Making the Ordinary, Extraordinary
Here I swim around.
Fun is hardly found ’round here.
No friends and rare food.
That may be the life of the sad beta fish above, but a much larger tank in the Atlantic City Aquarium shows much happier seahorses. I think the fish at the Denver Aquarium, which I visited last Winter, were happiest, because they had the coolest aquariums and lots of cool plants.

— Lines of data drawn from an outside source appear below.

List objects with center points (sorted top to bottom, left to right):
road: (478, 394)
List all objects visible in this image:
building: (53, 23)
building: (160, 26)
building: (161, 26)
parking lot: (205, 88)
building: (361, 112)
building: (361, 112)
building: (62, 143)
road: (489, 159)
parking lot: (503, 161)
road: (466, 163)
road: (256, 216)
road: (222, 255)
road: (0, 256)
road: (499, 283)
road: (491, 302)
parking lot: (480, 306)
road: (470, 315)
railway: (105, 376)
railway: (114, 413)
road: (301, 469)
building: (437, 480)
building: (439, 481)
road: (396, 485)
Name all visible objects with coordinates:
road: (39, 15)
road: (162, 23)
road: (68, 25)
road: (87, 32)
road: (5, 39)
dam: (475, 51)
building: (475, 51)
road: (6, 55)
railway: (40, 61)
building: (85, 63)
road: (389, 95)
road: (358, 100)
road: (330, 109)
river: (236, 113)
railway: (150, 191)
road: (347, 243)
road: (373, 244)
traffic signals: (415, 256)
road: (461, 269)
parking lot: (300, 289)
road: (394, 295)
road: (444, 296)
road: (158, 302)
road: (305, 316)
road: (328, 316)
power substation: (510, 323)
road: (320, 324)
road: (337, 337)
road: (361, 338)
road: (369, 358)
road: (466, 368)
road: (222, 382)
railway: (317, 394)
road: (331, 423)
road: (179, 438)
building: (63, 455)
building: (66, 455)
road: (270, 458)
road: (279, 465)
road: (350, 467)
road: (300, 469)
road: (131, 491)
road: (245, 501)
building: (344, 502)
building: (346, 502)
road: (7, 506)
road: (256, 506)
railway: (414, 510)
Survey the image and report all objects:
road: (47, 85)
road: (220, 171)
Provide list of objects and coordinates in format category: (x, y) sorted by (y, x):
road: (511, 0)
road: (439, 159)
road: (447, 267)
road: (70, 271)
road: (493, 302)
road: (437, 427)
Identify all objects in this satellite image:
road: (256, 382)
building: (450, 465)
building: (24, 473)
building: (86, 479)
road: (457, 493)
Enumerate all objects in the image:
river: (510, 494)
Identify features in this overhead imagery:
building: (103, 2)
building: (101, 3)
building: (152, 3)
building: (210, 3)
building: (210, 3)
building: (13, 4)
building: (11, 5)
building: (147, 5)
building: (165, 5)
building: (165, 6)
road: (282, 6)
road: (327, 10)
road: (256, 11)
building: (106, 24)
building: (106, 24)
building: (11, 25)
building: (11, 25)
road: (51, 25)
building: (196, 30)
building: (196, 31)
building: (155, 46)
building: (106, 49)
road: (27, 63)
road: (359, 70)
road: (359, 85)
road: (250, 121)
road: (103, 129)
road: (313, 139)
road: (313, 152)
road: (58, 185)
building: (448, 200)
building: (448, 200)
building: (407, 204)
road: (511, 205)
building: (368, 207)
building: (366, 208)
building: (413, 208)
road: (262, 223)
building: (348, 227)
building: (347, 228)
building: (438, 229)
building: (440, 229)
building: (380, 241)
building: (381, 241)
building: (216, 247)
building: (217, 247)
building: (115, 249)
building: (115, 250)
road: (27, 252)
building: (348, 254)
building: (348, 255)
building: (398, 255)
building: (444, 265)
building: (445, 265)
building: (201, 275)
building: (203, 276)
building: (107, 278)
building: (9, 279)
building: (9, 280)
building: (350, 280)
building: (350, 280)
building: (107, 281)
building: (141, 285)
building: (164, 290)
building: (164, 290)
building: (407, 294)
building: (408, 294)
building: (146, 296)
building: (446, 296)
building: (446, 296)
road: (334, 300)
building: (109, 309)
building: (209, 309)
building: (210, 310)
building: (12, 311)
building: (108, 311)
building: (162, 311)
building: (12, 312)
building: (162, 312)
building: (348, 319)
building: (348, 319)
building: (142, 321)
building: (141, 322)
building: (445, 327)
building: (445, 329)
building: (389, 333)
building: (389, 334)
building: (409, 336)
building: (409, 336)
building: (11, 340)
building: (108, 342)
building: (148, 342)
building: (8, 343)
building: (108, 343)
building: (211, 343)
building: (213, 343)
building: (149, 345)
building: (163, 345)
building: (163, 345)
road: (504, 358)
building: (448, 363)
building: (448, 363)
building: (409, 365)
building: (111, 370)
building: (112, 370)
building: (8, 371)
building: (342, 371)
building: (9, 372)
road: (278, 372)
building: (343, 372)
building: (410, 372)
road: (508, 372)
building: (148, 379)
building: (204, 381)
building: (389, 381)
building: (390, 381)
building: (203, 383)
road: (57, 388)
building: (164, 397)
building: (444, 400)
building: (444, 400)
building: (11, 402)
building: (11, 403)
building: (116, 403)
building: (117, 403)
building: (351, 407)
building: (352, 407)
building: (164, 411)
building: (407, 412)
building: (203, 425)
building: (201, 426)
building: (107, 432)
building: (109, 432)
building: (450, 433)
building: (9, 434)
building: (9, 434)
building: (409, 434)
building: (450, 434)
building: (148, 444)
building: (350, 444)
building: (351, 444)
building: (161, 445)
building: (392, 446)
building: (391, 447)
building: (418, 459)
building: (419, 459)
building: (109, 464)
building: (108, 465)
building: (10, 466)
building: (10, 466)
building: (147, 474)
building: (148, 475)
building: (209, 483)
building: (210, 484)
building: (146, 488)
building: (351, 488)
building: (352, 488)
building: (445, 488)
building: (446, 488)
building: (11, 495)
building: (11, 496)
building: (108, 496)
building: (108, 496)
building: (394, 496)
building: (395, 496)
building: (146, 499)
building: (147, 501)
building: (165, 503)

I bid farewell to the fish Psycho Killer (the beta in the first photo.) Note: I did not name him this. I called him dolt or vulture, depending on what he was doing. If your fish jumped into the sink, and therefore the sink grinder region, you’d call him a dolt too. And he was always asking for food or attention. He was an interesting fish. He used to jump out of his tank or swim in tight circles when my Mother walked by, because he was a smart fish that knew who fed him. He used to nod his head at me when I walked by, because he knew I saved him in the “Sink Grinder” potential disaster and I cleaned his tank. He used to literally turn his head the other way and sulk when my sister walked by, because she abandoned him at our house after his life in the dorm was discovered and she got in trouble. He liked to pick up or shuffle the rocks at the bottom of his tank, which managed to make a good bit of sound, because he wanted everyone to pay attention to him or feed him. He was a one dollar fish that shouldn’t have lived past a month and somehow made it to two years. And now he is swimming in the sky with lots of friends to bully and smaller fish to eat without the need for spinning or hopping.